For Search and Retrieval

Input:

  • Query sanitization (prevent injection)
  • Length limits

Output:

  • Relevance threshold (only return if score >0.7)
  • Result count limits (top 10, not 10,000)

Fallback:

  • Keyword-based search
  • Popular/trending results

Testing Guardrails

Guardrails are only effective if they work.

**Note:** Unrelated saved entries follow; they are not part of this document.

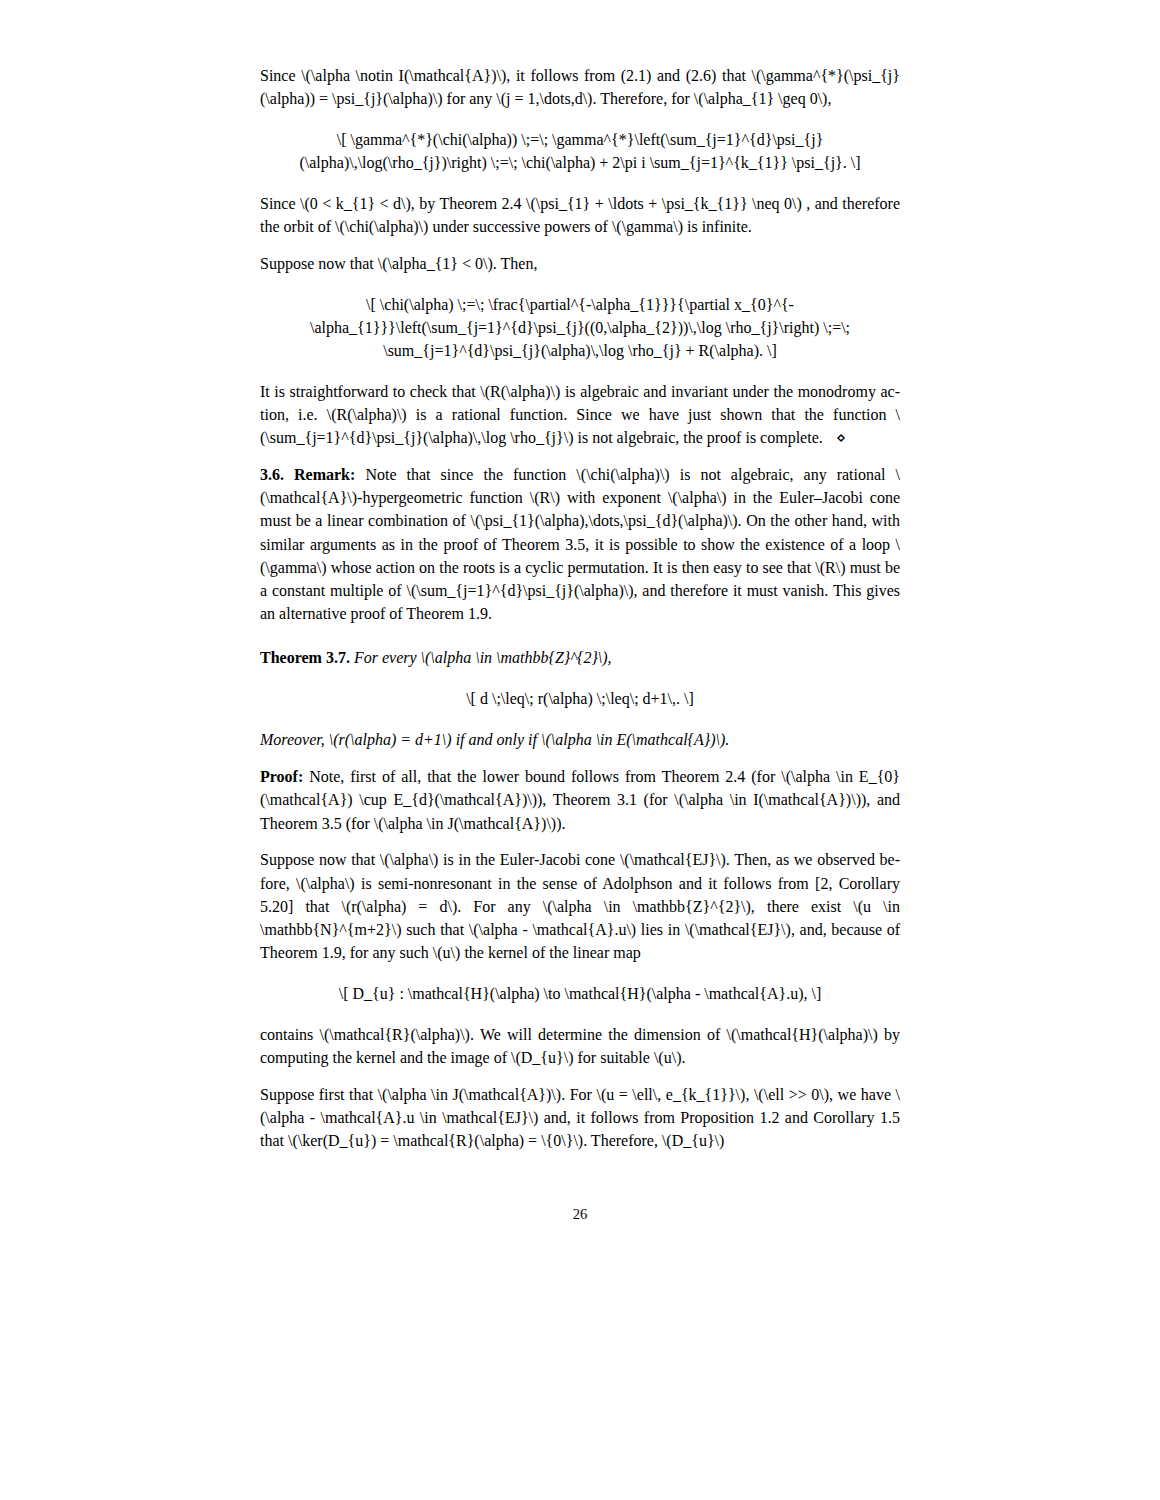Since \(\alpha \notin I(\mathcal{A})\), it follows from (2.1) and (2.6) that \(\gamma^{*}(\psi_{j}(\alpha)) = \psi_{j}(\alpha)\) for any \(j = 1,\dots,d\). Therefore, for \(\alpha_{1} \geq 0\),
\[ \gamma^{*}(\chi(\alpha)) \;=\; \gamma^{*}\left(\sum_{j=1}^{d}\psi_{j}(\alpha)\,\log(\rho_{j})\right) \;=\; \chi(\alpha) + 2\pi i \sum_{j=1}^{k_{1}} \psi_{j}. \]
Since \(0 < k_{1} < d\), by Theorem 2.4 \(\psi_{1} + \ldots + \psi_{k_{1}} \neq 0\) , and therefore the orbit of \(\chi(\alpha)\) under successive powers of \(\gamma\) is infinite.
Suppose now that \(\alpha_{1} < 0\). Then,
\[ \chi(\alpha) \;=\; \frac{\partial^{-\alpha_{1}}}{\partial x_{0}^{-\alpha_{1}}}\left(\sum_{j=1}^{d}\psi_{j}((0,\alpha_{2}))\,\log \rho_{j}\right) \;=\; \sum_{j=1}^{d}\psi_{j}(\alpha)\,\log \rho_{j} + R(\alpha). \]
It is straightforward to check that \(R(\alpha)\) is algebraic and invariant under the monodromy action, i.e. \(R(\alpha)\) is a rational function. Since we have just shown that the function \(\sum_{j=1}^{d}\psi_{j}(\alpha)\,\log \rho_{j}\) is not algebraic, the proof is complete. ⋄
3.6. Remark: Note that since the function \(\chi(\alpha)\) is not algebraic, any rational \(\mathcal{A}\)-hypergeometric function \(R\) with exponent \(\alpha\) in the Euler–Jacobi cone must be a linear combination of \(\psi_{1}(\alpha),\dots,\psi_{d}(\alpha)\). On the other hand, with similar arguments as in the proof of Theorem 3.5, it is possible to show the existence of a loop \(\gamma\) whose action on the roots is a cyclic permutation. It is then easy to see that \(R\) must be a constant multiple of \(\sum_{j=1}^{d}\psi_{j}(\alpha)\), and therefore it must vanish. This gives an alternative proof of Theorem 1.9.
Theorem 3.7. For every \(\alpha \in \mathbb{Z}^{2}\),
\[ d \;\leq\; r(\alpha) \;\leq\; d+1\,. \]
Moreover, \(r(\alpha) = d+1\) if and only if \(\alpha \in E(\mathcal{A})\).
Proof: Note, first of all, that the lower bound follows from Theorem 2.4 (for \(\alpha \in E_{0}(\mathcal{A}) \cup E_{d}(\mathcal{A})\)), Theorem 3.1 (for \(\alpha \in I(\mathcal{A})\)), and Theorem 3.5 (for \(\alpha \in J(\mathcal{A})\)).
Suppose now that \(\alpha\) is in the Euler-Jacobi cone \(\mathcal{EJ}\). Then, as we observed before, \(\alpha\) is semi-nonresonant in the sense of Adolphson and it follows from [2, Corollary 5.20] that \(r(\alpha) = d\). For any \(\alpha \in \mathbb{Z}^{2}\), there exist \(u \in \mathbb{N}^{m+2}\) such that \(\alpha - \mathcal{A}.u\) lies in \(\mathcal{EJ}\), and, because of Theorem 1.9, for any such \(u\) the kernel of the linear map
\[ D_{u} : \mathcal{H}(\alpha) \to \mathcal{H}(\alpha - \mathcal{A}.u), \]
contains \(\mathcal{R}(\alpha)\). We will determine the dimension of \(\mathcal{H}(\alpha)\) by computing the kernel and the image of \(D_{u}\) for suitable \(u\).
Suppose first that \(\alpha \in J(\mathcal{A})\). For \(u = \ell\, e_{k_{1}}\), \(\ell >> 0\), we have \(\alpha - \mathcal{A}.u \in \mathcal{EJ}\) and, it follows from Proposition 1.2 and Corollary 1.5 that \(\ker(D_{u}) = \mathcal{R}(\alpha) = \{0\}\). Therefore, \(D_{u}\)
26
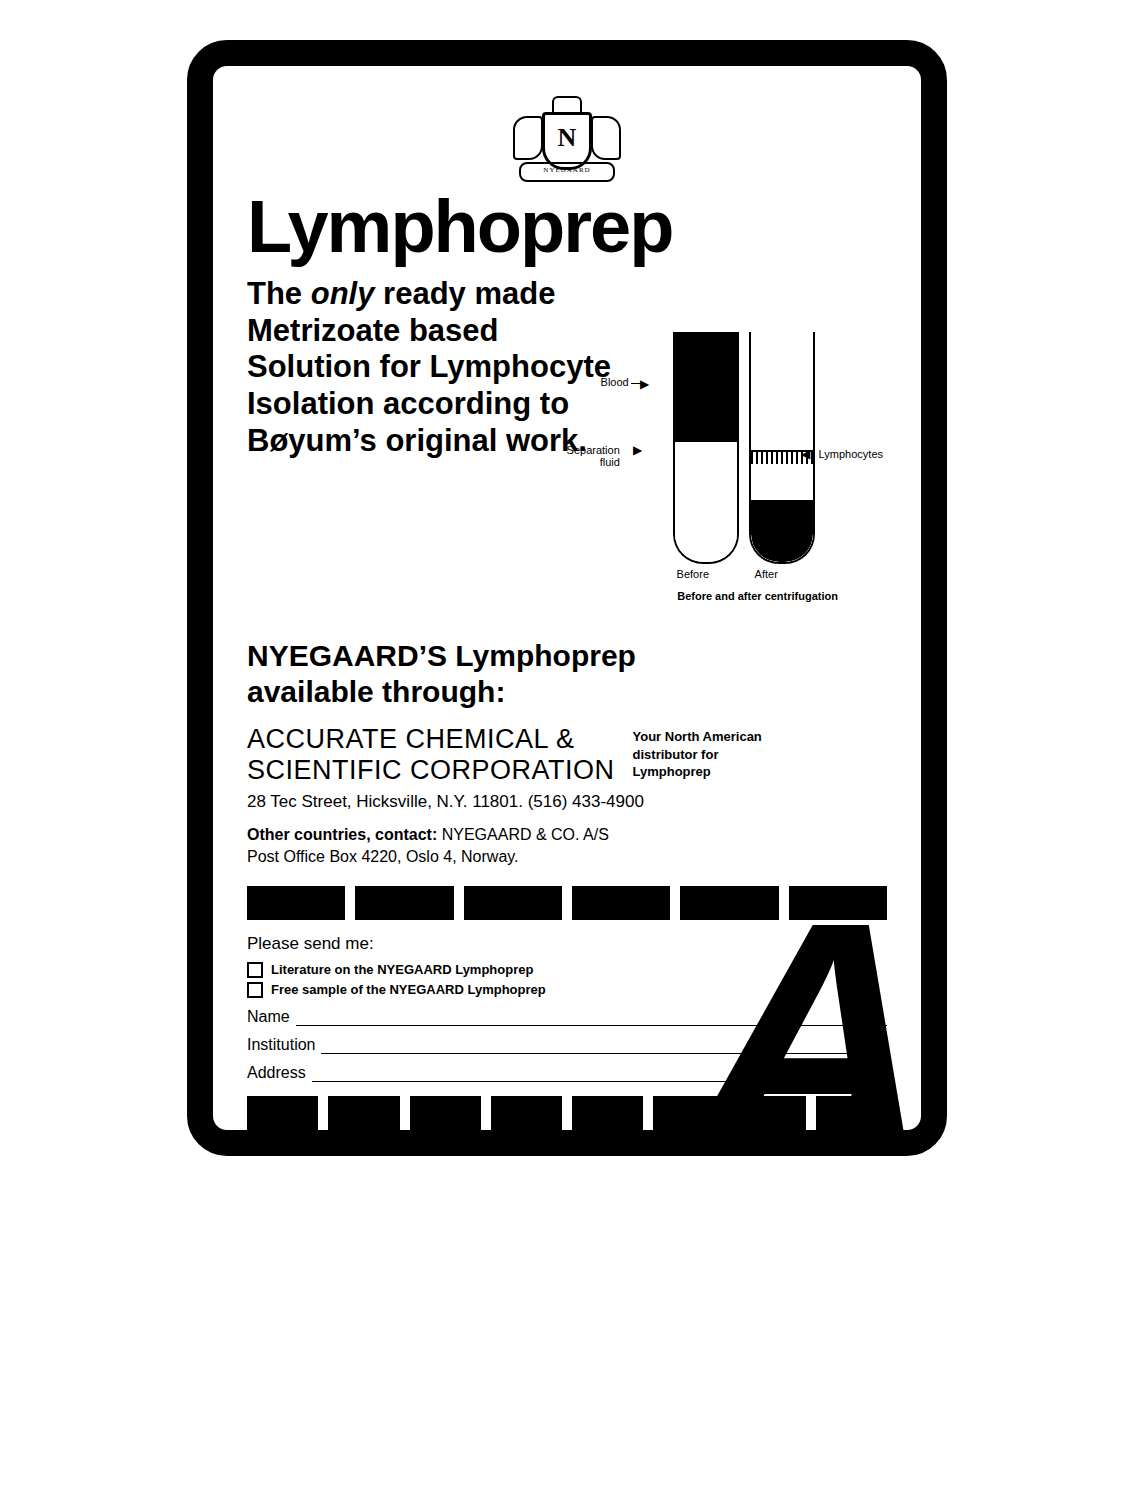N
NYEGAARD
Lymphoprep
The only ready made Metrizoate based Solution for Lymphocyte Isolation according to Bøyum’s original work.
Blood▶
Separation
fluid▶
◀Lymphocytes
Before After
Before and after centrifugation
NYEGAARD’S Lymphoprep
available through:
ACCURATE CHEMICAL &
SCIENTIFIC CORPORATION
Your North American
distributor for
Lymphoprep
28 Tec Street, Hicksville, N.Y. 11801. (516) 433-4900
Other countries, contact: NYEGAARD & CO. A/S
Post Office Box 4220, Oslo 4, Norway.
A
Please send me:
Literature on the NYEGAARD Lymphoprep
Free sample of the NYEGAARD Lymphoprep
Name
Institution
Address JI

Test them rigorously.

Adversarial Testing

Inputs to try:

  • Prompt injection attempts
  • Jailbreak attempts
  • Malformed data (invalid JSON, etc.)
  • Extremely long inputs
  • Prohibited content

Expected result: Guardrail blocks or sanitizes input, AI never sees it.

Failure Simulation

Simulate:

  • AI returns malformed JSON
  • AI returns empty response
  • AI times out
  • AI returns prohibited content

Expected result: Output validation catches it, fallback activates.

Boundary Testing

Test edge cases:

  • Input exactly at length limit
  • Input one character over limit
  • Empty input
  • Input with only whitespace

Expected result: Guardrails handle gracefully, no crashes.

Load Testing

Test under load:

  • 1000 requests per second
  • Guardrails do not become bottleneck
  • Validation latency <50ms

Expected result: Guardrails scale with traffic.


Guardrails vs Over-Engineering

Too many guardrails can make the system brittle and slow.

Signs of Over-Engineering

  • Validation latency >500ms (too many checks)
  • >50% of requests blocked by input filters (too strict)
  • Support tickets about “system won’t accept my input”
  • AI rarely used because fallback always triggers

Finding the Right Balance

Start minimal:

  • Input: length limits, basic format validation
  • Output: schema validation, basic safety checks
  • Fallback: simple template response

Add guardrails as failures occur:

  • Saw PII leak → add PII detection
  • Saw prompt injection → add injection detection
  • Saw quality issues → add confidence thresholds

Remove guardrails that never trigger:

  • If a safety check has not triggered in 6 months, consider removing it
  • If input filter blocks <0.1% of requests, may be unnecessary

Principle: Guardrails should prevent real observed failures, not hypothetical ones.


Key Takeaways

  1. AI is unreliable by nature – deterministic guardrails make it production-ready
  2. Validate inputs – length, format, safety before sending to AI
  3. Validate outputs – schema, content safety, fact-checking before showing to users
  4. Enforce constraints – temperature, token limits, allowed content
  5. Use defense in depth – multiple layers of protection, not single guardrail
  6. Always have fallbacks – templates, cached responses, graceful degradation
  7. Monitor guardrail triggers – track when and why they activate
  8. Test adversarially – prompt injection, malformed data, edge cases
  9. Avoid over-engineering – add guardrails based on real failures, not fears
  10. Guardrails enable trust – users trust AI more when they know it is bounded

You cannot make AI 100% reliable. But you can make the system around it 100% reliable.